Mais je repose la question : pouvons-nous nous permettre de nous passer de cette législation contre l'incitation décomplexée à la violence et au génocide ? Crier « au feu ! au feu ! » en public, c'est prendre le risque de provoquer une bousculade et finalement des morts. « Tuez les (insérez votre groupe ethnique, national, religieux ou politique ici) » est aussi, dans son genre, un appel à la cohue. Dans le premier cas, l'appel est dangereux s'il est fait à l'intérieur d'un cinéma bondé, car il est acquis que les personnes présentes paniqueront et que la bousculade sera inévitable, et donc les blessés et les morts également. Le deuxième appel est murmuré dans d'autres « théâtres » de la vie, où l'influence du message et de son émetteur, dans un contexte très organisé, peut rendre possible ou déclencher des actes génocidaires tout à fait réels. C'est pourquoi plusieurs pays européens ont mis en place une surveillance et des mesures de contrôle des mosquées, dont certaines ont été le creuset des incitations aux missions destructrices du 11 Septembre, des attentats de Londres et de bien d'autres attaques. Dans au moins un cas, ces mesures ont abouti à l'expulsion hors du Royaume-Uni d'un imam résident de la mosquée berceau du 11 Septembre.

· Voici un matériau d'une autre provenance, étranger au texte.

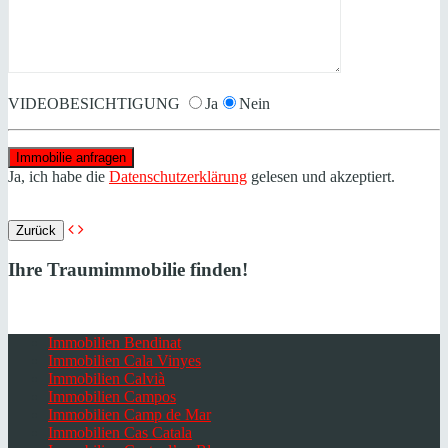
VIDEOBESICHTIGUNG
Ja
Nein
Ja, ich habe die
Datenschutzerklärung
gelesen und akzeptiert.
Zurück
Ihre Traumimmobilie finden!
Immobilien Bendinat
Immobilien Cala Vinyes
Immobilien Calvià
Immobilien Campos
Immobilien Camp de Mar
Immobilien Cas Catala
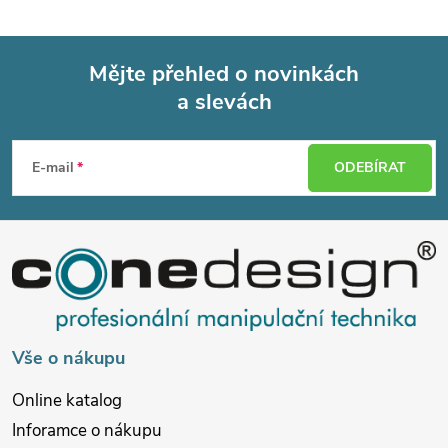
Mějte přehled o novinkách
a slevách
Z
á
E-mail
ODEBÍRAT
p
a
t
í
Vše o nákupu
Online katalog
Inforamce o nákupu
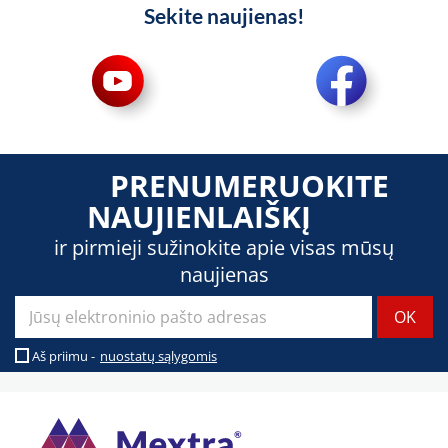
Sekite naujienas!
PRENUMERUOKITE
NAUJIENLAIŠKĮ
ir pirmieji sužinokite apie visas mūsų
naujienas
Aš priimu -
nuostatų sąlygomis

Je propose une approche plus subtile pour ce qui concerne les lois contre le négationnisme, qui pourraient différencier d'une part les négationnismes qui falsifient et manipulent les faits historiques - ces attitudes, au moins aux États-Unis, ne pourront jamais tomber sous le coup de la loi -, et d'autre part ceux qui constituent un encouragement manifeste à perpétrer de nouvelles violences génocidaires. Je suis convaincu que même les Américains devraient réfléchir à criminaliser de telles incitations à la violence.
Le problème, bien entendu, consiste en la définition des termes. Il n'existe évidemment pas de distinction claire et nette entre les propos négationnistes qui appellent à la violence et ce que Deborah Lipstadt appelle les « négationnismes modérés » (3).
De plus, les études psychologiques du négationnisme tendent à montrer que non seulement certains de ces propos justifient, excusent ou minimisent explicitement les violences commises à l'égard des victimes, mais que même des propos qui n'appellent pas directement à l'action contribuent à valider, à encourager et finalement à inciter à de nouvelles violences, que certains destinataires de ces messages finiront par commettre lorsque l'occasion se présentera à eux (4).
Dans des conférences récentes, j'ai souligné que les pays qui font du négationnisme une composante de leur projet national sont par ailleurs et dans le même temps engagés dans des actions violentes d'envergure (5). Par leur attitude à l'égard des génocides passés, ces pays nous donnent des indices sur des risques non négligeables d'actions violentes et génocidaires. Les deux exemples les plus flagrants sont la Turquie et l'Iran.
Ankara a établi comme priorité nationale, voire comme hymne, la négation du génocide des Arméniens - et d'autres victimes comme les Assyriens et les Grecs - et s'est lancée dans le même temps dans un processus génocidaire avéré, par la destruction de milliers de villages kurdes et les meurtres de milliers de Kurdes - génocide qui s'appuie d'ailleurs, selon au moins un rapport récent, sur l'utilisation de gaz toxiques (6). Le pays d'Erdogan s'est en plus distingué récemment en menaçant ouvertement et de manière répétée d'expulser de leurs foyers des centaines de milliers d'Arméniens résidant en Turquie (7).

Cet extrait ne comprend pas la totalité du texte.